Document fast-tracked to be published shortly before the sad passing of its author J.D. Falk.
The Internet Engineering Task Force (IETF) has published an RFC detailing current practices of running email feedback loops.
Feedback loops are essential for entities that send emails, such as ISPs and ESPs. Not only do they help them to detect spammers abusing their systems, but they also provide valuable feedback on which emails users perceive to be spam (even if they are not actually spam). This helps email senders fine-tune their email practices and thus helps to make email work better for senders and recipients alike. The document is based on a similar one published by MAAWG last year.

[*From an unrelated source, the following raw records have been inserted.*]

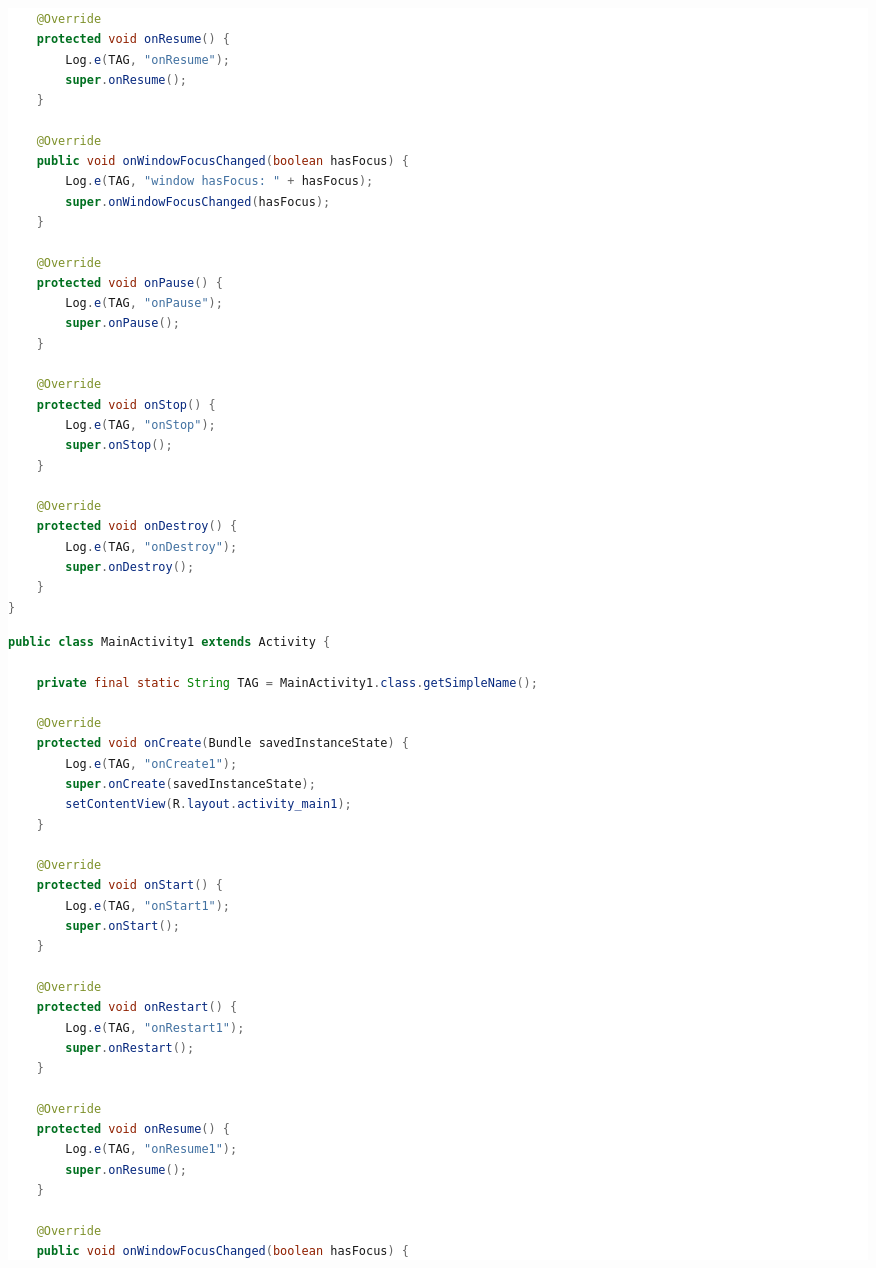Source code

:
 ```java
    @Override
    protected void onResume() {
        Log.e(TAG, "onResume");
        super.onResume();
    }

    @Override
    public void onWindowFocusChanged(boolean hasFocus) {
        Log.e(TAG, "window hasFocus: " + hasFocus);
        super.onWindowFocusChanged(hasFocus);
    }

    @Override
    protected void onPause() {
        Log.e(TAG, "onPause");
        super.onPause();
    }

    @Override
    protected void onStop() {
        Log.e(TAG, "onStop");
        super.onStop();
    }

    @Override
    protected void onDestroy() {
        Log.e(TAG, "onDestroy");
        super.onDestroy();
    }
}
```

```java
public class MainActivity1 extends Activity {

    private final static String TAG = MainActivity1.class.getSimpleName();

    @Override
    protected void onCreate(Bundle savedInstanceState) {
        Log.e(TAG, "onCreate1");
        super.onCreate(savedInstanceState);
        setContentView(R.layout.activity_main1);
    }

    @Override
    protected void onStart() {
        Log.e(TAG, "onStart1");
        super.onStart();
    }

    @Override
    protected void onRestart() {
        Log.e(TAG, "onRestart1");
        super.onRestart();
    }

    @Override
    protected void onResume() {
        Log.e(TAG, "onResume1");
        super.onResume();
    }

    @Override
    public void onWindowFocusChanged(boolean hasFocus) {
```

The document had recently been approved by the IETF and was due to be edited by its staff before it could be published. However, at the special request of a group of experts, the IETF agreed to expedite the editing process (which would normally take about two months) and hired a technical editor at 01:30am her time, who completed the task by the end of the same day. This meant that the final draft could be shown to the document's author, J.D. Falk, just hours before he passed away at the age of 37.
J.D. Falk, who worked at Return Path and whose previous employers include Microsoft and Yahoo!, had been very active in the anti-spam community since its early days. He was an active participant in organisations such as CAUCE, which he co-founded and where he was a board member, and MAAWG. He co-authored numerous RFCs and was fully engaged in discussions regarding spam and anti-spam technology. Most importantly, all those who knew him or met him will remember his as a genuinely nice person.
The full text of the RFC can be found at the IETF website here. CAUCE has published an In Memoriam here, while J.D. Falk's employer Return Path posted one here. The website jdfalkmemorial.org has been opened to share memories of J.D.
The Virus Bulletin team would like to express their condolences to the family, friends and colleagues of J.D. Falk and to thank him for the vast amount of work he did to help make the Internet a better place for its billions of users.